WASHINGTON – Lawmakers left the Capitol for the 4th of July recess Thursday without reaching resolution on a measure that would help combat the Zika virus.
When they return Tuesday, they’ll have less than two weeks to pass the measure, raising doubts of whether Congress will take action on the mosquito-transmitted virus before a seven-week recess stretching until after Labor Day.
Senate Democrats overwhelmingly rejected a House-Senate conference report that would have provided $1.1 billion for fighting Zika, including funds for vaccine development and diagnostic tests. They said the measure contained “poison pills” that took aim at Planned Parenthood and Obamacare funding.
Majority Leader Mitch McConnell said the Senate would revisit the legislation after the long 4th of July weekend. But Democrats say they won’t support the bill as it stands and want to reopen conference negotiations. Conference committees are supposed to reconcile Senate and House versions of legislation.

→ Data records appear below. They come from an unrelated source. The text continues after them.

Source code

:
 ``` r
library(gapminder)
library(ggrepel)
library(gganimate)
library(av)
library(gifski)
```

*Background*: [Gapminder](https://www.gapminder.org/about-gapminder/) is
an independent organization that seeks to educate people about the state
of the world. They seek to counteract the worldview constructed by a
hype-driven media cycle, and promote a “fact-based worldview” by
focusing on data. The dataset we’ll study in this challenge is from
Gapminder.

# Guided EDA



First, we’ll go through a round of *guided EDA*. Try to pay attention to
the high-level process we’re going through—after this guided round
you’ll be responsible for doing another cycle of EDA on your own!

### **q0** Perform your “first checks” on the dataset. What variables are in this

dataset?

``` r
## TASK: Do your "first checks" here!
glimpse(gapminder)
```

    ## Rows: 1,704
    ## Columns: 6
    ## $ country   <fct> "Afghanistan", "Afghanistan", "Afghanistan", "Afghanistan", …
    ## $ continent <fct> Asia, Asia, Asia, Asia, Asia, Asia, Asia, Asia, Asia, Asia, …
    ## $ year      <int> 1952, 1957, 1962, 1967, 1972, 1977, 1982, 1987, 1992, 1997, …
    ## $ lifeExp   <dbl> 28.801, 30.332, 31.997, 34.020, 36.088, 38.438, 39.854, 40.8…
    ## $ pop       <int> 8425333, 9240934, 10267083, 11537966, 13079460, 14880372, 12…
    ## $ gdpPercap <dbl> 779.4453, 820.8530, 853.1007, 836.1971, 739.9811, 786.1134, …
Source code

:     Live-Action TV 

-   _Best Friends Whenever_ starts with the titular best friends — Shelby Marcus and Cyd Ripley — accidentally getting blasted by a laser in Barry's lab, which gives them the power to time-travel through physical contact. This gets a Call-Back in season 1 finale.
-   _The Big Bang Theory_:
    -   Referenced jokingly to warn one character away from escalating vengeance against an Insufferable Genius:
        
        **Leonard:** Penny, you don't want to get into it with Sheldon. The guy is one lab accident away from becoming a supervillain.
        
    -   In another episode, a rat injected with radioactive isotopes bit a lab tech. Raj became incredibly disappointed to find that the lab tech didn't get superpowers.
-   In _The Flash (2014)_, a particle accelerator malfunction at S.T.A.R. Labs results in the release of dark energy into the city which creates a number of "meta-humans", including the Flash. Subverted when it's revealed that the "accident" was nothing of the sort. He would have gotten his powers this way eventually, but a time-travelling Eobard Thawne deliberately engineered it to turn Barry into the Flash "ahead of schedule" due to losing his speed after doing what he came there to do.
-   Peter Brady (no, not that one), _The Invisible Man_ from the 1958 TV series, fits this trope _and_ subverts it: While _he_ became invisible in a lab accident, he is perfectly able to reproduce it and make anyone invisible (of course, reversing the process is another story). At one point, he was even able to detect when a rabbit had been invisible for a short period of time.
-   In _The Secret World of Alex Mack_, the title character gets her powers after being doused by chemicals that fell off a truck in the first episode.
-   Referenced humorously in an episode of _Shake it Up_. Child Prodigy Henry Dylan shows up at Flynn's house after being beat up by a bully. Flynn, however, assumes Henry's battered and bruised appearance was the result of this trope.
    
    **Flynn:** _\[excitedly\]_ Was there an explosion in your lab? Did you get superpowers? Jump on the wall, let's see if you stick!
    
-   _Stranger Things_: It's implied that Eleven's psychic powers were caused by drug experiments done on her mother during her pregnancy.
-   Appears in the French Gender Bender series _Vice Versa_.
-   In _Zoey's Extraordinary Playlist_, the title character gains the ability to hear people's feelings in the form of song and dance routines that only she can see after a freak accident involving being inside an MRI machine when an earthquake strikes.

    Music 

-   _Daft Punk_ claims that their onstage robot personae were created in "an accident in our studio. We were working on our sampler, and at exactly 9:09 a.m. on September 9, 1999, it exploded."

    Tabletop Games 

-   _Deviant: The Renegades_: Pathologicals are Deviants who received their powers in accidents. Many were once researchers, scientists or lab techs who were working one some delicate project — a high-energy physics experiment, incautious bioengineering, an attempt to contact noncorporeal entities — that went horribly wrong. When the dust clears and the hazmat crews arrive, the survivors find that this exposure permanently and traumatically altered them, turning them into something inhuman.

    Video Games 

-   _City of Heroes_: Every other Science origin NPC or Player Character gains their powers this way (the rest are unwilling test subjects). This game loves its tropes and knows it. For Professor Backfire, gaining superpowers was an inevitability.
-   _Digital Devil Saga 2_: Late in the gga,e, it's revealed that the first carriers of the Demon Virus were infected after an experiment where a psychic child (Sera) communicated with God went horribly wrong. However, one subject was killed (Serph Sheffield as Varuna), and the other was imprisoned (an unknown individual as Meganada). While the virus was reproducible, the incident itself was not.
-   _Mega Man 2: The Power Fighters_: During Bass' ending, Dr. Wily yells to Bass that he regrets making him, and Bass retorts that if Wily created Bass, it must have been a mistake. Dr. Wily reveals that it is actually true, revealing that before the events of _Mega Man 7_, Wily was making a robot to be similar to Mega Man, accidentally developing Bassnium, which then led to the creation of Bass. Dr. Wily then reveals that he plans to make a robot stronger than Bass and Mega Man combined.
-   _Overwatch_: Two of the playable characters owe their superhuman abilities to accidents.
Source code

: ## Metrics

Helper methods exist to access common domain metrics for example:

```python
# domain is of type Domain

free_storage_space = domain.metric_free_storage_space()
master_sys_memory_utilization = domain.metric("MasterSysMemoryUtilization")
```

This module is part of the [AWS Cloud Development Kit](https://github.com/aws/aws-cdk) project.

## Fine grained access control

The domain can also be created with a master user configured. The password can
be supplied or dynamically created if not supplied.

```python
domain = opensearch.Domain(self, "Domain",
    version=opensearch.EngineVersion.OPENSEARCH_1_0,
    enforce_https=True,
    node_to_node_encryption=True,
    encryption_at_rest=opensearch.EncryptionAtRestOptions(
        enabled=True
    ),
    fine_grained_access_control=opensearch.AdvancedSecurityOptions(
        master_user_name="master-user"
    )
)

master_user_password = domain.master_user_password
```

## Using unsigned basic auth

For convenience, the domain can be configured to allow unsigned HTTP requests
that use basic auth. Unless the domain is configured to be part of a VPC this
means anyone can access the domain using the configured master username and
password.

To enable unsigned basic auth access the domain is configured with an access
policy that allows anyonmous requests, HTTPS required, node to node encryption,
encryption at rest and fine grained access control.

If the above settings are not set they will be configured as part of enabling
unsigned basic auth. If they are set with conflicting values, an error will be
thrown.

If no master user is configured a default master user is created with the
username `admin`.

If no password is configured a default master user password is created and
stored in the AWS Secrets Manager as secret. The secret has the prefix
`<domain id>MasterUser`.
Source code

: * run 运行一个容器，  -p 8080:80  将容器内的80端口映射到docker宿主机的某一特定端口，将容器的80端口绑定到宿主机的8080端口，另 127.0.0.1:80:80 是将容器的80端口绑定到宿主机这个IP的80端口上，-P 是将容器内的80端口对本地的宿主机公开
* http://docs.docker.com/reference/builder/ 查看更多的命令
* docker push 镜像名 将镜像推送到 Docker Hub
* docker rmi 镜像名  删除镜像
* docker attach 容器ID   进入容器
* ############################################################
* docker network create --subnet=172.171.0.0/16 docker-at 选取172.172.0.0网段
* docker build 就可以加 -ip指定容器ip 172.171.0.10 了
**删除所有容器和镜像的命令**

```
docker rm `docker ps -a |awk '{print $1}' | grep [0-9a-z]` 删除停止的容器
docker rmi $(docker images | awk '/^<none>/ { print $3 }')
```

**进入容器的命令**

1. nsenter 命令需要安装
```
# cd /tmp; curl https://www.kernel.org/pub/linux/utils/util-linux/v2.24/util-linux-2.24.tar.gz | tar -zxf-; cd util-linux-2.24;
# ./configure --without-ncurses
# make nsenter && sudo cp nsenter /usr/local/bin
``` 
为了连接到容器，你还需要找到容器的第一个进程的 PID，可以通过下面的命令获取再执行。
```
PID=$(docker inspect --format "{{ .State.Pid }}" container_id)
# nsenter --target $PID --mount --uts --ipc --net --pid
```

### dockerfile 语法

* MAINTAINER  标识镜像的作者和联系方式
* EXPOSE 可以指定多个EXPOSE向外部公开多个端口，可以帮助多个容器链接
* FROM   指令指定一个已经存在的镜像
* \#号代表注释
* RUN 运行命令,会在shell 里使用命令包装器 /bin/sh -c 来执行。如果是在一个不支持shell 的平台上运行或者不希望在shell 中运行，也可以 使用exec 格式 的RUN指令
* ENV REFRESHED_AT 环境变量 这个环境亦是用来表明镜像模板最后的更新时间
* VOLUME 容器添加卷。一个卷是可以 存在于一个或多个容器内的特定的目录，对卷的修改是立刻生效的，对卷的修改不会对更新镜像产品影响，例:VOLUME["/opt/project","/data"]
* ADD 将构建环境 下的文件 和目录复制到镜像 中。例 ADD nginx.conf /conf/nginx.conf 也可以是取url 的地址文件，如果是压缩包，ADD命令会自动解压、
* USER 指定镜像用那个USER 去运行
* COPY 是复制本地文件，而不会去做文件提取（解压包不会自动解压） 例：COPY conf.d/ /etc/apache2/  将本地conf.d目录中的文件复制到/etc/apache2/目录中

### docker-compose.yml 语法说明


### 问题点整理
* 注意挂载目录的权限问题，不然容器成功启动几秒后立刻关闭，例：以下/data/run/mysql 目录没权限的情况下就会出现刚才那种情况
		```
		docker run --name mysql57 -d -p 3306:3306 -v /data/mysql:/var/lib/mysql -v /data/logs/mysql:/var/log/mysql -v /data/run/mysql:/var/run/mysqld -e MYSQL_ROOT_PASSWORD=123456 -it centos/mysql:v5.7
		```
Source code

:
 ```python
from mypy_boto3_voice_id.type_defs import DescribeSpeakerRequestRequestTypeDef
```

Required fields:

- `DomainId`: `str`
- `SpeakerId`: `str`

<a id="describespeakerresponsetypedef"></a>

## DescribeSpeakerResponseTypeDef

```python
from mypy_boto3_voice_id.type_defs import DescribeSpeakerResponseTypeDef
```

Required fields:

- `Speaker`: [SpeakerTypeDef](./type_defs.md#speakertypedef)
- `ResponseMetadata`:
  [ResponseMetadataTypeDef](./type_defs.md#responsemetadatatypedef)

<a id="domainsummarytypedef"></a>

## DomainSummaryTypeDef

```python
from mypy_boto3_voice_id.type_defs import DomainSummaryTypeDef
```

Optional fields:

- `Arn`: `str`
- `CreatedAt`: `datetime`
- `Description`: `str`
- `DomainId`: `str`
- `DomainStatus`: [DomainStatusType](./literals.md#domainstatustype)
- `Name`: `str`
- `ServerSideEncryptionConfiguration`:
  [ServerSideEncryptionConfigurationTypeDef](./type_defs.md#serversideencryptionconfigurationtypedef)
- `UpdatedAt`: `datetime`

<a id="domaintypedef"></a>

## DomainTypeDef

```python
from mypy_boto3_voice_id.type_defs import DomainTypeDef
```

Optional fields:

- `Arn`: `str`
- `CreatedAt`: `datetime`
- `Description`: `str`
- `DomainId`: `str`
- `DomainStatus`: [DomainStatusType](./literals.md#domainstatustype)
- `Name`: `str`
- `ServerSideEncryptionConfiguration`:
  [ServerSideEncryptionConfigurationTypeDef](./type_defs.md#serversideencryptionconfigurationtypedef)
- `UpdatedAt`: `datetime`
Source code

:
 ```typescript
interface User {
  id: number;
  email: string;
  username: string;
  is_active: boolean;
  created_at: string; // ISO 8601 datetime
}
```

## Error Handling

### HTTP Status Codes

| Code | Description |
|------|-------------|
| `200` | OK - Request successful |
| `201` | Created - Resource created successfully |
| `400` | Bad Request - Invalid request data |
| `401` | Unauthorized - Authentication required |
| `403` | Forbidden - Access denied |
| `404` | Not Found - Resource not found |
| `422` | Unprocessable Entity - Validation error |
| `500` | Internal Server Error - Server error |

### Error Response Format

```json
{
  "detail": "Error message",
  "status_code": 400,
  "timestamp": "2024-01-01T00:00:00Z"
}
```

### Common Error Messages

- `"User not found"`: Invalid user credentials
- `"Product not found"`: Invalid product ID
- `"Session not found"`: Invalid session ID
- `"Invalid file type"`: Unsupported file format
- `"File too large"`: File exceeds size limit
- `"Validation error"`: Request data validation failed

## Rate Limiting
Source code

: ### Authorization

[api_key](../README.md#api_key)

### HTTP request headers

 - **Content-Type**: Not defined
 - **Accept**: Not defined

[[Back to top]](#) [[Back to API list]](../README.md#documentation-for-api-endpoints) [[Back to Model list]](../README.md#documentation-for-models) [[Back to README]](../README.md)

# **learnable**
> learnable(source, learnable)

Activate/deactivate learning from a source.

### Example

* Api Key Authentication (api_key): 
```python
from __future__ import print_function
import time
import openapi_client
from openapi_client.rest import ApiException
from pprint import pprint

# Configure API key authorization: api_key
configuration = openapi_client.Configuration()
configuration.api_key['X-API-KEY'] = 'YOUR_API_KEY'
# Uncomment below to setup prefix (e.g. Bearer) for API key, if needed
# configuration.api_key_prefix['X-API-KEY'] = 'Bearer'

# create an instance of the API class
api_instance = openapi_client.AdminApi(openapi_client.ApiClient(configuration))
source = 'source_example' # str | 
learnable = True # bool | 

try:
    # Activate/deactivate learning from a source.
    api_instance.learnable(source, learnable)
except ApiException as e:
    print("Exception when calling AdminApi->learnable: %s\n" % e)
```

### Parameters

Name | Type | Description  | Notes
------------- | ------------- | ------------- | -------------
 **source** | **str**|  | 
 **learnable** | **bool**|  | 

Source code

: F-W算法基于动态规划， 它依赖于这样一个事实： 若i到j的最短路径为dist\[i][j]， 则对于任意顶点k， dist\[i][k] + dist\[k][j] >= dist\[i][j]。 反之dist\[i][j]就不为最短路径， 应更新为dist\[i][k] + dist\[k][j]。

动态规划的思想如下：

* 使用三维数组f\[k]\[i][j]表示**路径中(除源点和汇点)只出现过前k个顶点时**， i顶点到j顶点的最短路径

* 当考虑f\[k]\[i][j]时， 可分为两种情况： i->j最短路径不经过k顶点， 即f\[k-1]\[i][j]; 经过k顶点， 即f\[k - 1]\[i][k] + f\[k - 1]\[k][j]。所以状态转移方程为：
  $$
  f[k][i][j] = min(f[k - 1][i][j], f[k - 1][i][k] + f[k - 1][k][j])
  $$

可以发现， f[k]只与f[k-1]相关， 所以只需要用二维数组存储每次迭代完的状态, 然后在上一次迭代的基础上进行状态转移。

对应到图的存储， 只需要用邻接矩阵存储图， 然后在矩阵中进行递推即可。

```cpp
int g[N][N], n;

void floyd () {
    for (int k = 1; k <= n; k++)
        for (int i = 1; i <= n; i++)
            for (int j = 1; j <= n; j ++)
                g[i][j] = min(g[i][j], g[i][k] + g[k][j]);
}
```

The partisan deadlock on the bill comes as public health officials warn that the U.S. could see an uptick in Zika infections due to the onslaught of mosquito season. Currently, 820 cases of Zika have been reported in the continental U.S., and nearly all but one was contracted during travel abroad, according to the Centers for Disease Control. That single person was infected in a laboratory. Zika has been linked to serious birth defects in children born to mothers infected with the virus.
Public health experts and researchers are increasingly frustrated by the political fight over Zika funding. Anthony Fauci, the director of the National Institute of Allergy and Infectious Diseases at the National Institutes of Health said that without new money, efforts to develop a Zika vaccine would be stopped in their tracks.
“The vaccine effort will be blunted, if not completely aborted, if we don’t have the money to go into the advanced trials,” Fauci said told reporters Wednesday.
What’s more, failing to approve a plan for the fight against Zika could prove politically dangerous. Norm Ornstein, resident scholar at the center-right American Enterprise Institute called the deadlock over Zika legislation “a game of political chicken.”
“At this point there’s a 50-50 chance of anything getting done,” Ornstein said in a phone interview. “There’s a huge impetus to act, but this isn’t a Congress that can shoot straight.”
The House passed the Zika conference report 239-171 on June 23 amid a sit-in by Democrats protesting a lack of action on gun control legislation. The symbolic move in the House chamber prompted Republican leaders to break early for the holiday recess but not before a rushed vote on the Zika bill. The measure won the support of only six Democrats.
No Democrats signed the bicameral conference report which must be approved by both chambers of Congress before the bill can be sent to the president. Senate Minority Leader Harry Reid said on the Senate floor Tuesday that Democrats – a minority in both the Senate and House — were left out of negotiations on the final version of the legislation.
Both parties are blaming one another for politicizing a public health crisis. Senate Democrats fault Republicans for using the legislation to promote a conservative agenda and question why funding for Zika was included in the Veterans’ Affairs spending bill – the larger measure before the Senate. Republicans are accusing Democrats of pulling back on legislation they voted for last month.
After a Senate Homeland Security and Governmental Affairs committee meeting on Zika Wednesday, Sen. Ron Johnson, R-Wis., lambasted Democrats for “playing politics with a very serious issue.”
“I don’t quite get it,” Johnson said, adding, “Hopefully they’ll go on break and they’ll reconsider and they’ll come back and support what the House has already passed.”